Assume a couple, no children, filing a joint return and taking the standard deduction, with $300K wage income, $50,000 net capital gains, and $5,000 dividend income. Their tax liability for 2013 (assuming for illustration, no inflation adjustments between 2012 and 2013):

No Sunset: $77,721 tax due for 2013

Full Sunset: $89,934 tax due for 2013

Difference: $12,213*

#3:

Assume a single filer, no children, taking the standard deduction, with $70K wage income, $5,000 net capital gains, and $1,000 dividend income. The individual’s tax liability for 2011 (assuming for illustration, no inflation adjustments between 2012 and 2013):

No Sunset: $11,992.50 tax due for 2013

Full Sunset: $13,606.50 tax due for 2013

Difference: $1,614*

* Loss of Current 2% Payroll Tax Reduction up to Social Security Wage Base (anticipated to be $113,700 in 2013) not included.

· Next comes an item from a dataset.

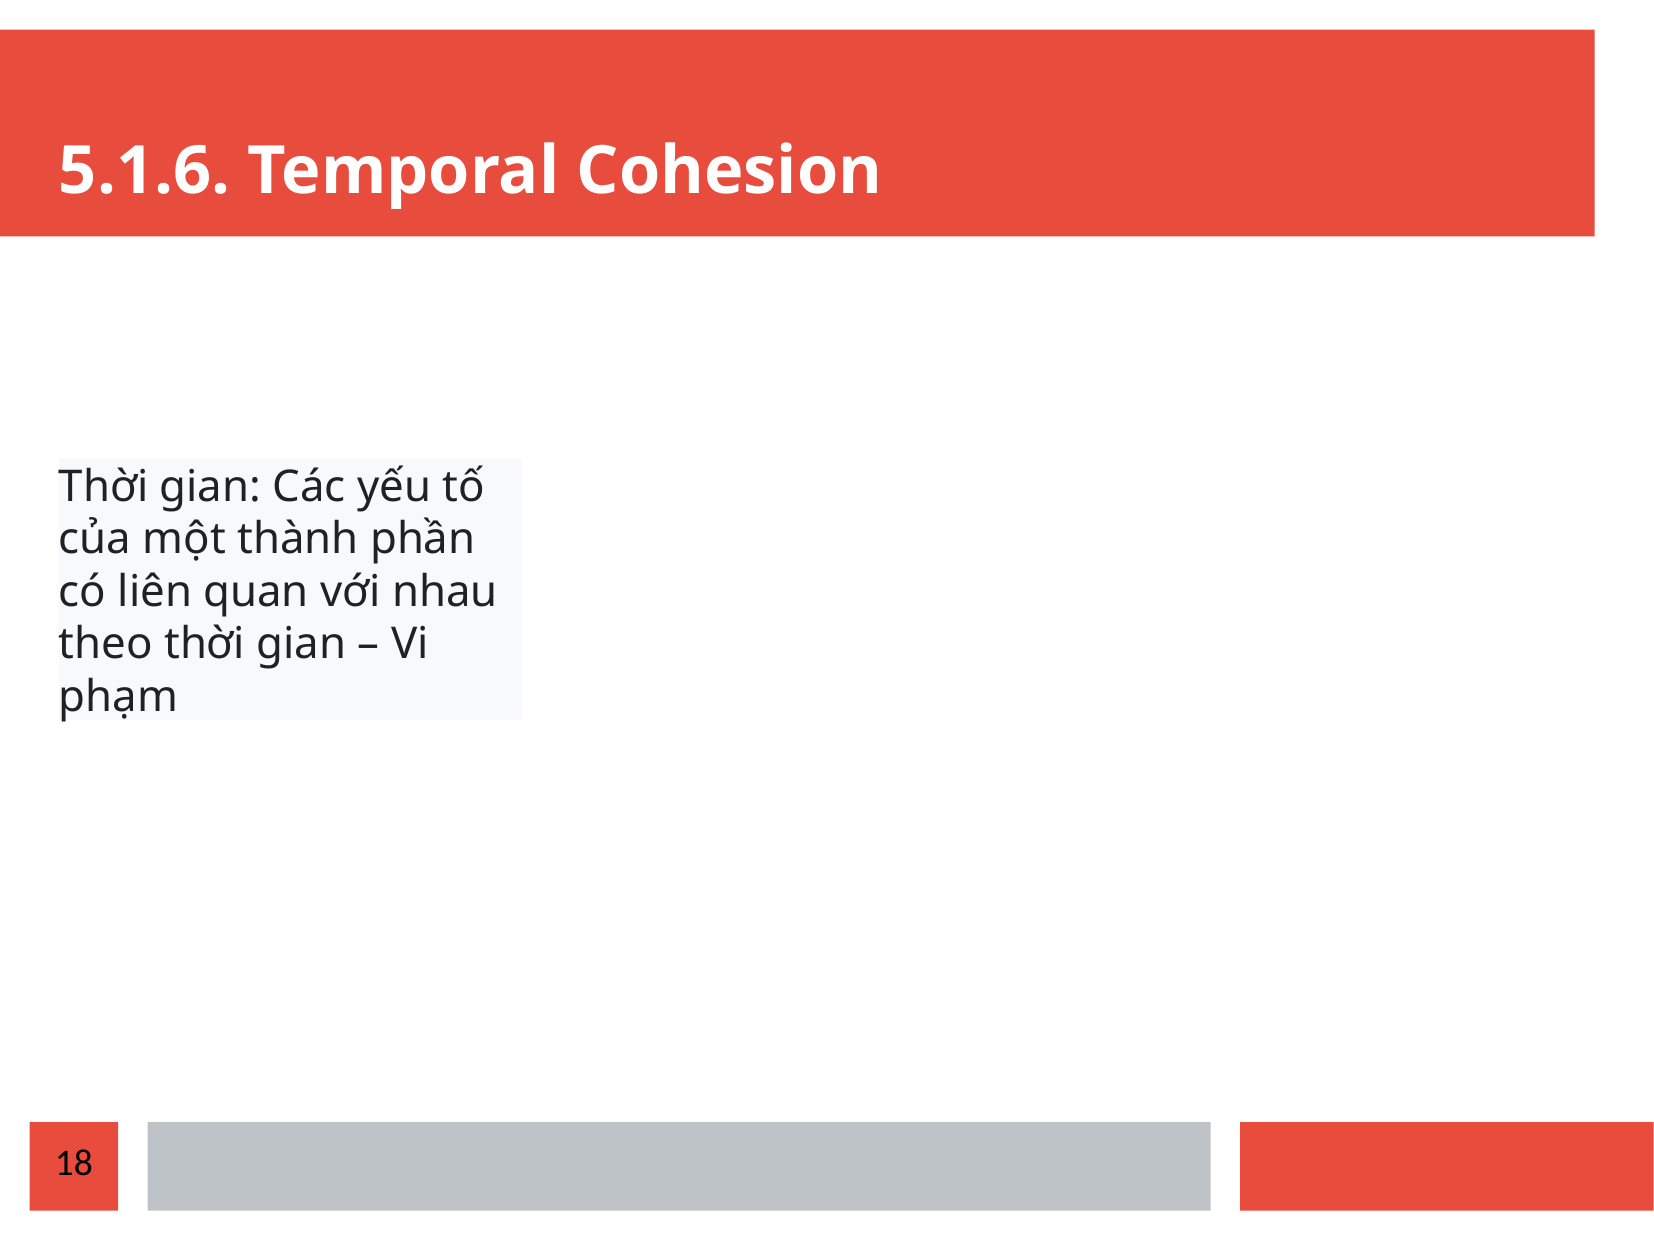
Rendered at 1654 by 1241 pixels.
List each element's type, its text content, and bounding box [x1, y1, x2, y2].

text_box 14 [29, 1122, 119, 1211]
title 5.1.6. Temporal Cohesion [59, 59, 1595, 207]
text_box Thời gian: Các yếu tố của một thành phần có liên quan với nhau theo thời gian – Vi phạm [59, 458, 522, 720]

Student Loan Interest Deduction

EGTRRA eliminated a 60-month rule for the $2,500 above-the-line student loan interest deduction and expanded the modified AGI range for phase-out. The 2010 Tax Relief Act extended these enhancements through 2012.

IMPACT

For 2012, the student loan interest deduction is reduced when modified adjusted gross income exceeds $60,000 for single individuals ($125,000 for married couples filing a joint return) and is completely eliminated when modified adjusted gross income is $75,000 or more for single individuals ($155,000 for married couples filing a joint return). If the enhancements to the deduction sunset after 2012, the deduction would begin to phase out for single individuals whose modified adjusted gross income, estimated with inflation adjustments, exceeds $50,000 ($75,000 for married couples filing a joint return) and would be completely eliminated when modified adjusted gross income is $65,000 or more for single individuals ($90,000 for married couples filing a joint return).

Comment

The student loan interest deduction is taken as an adjustment to income and is available to non-itemizers.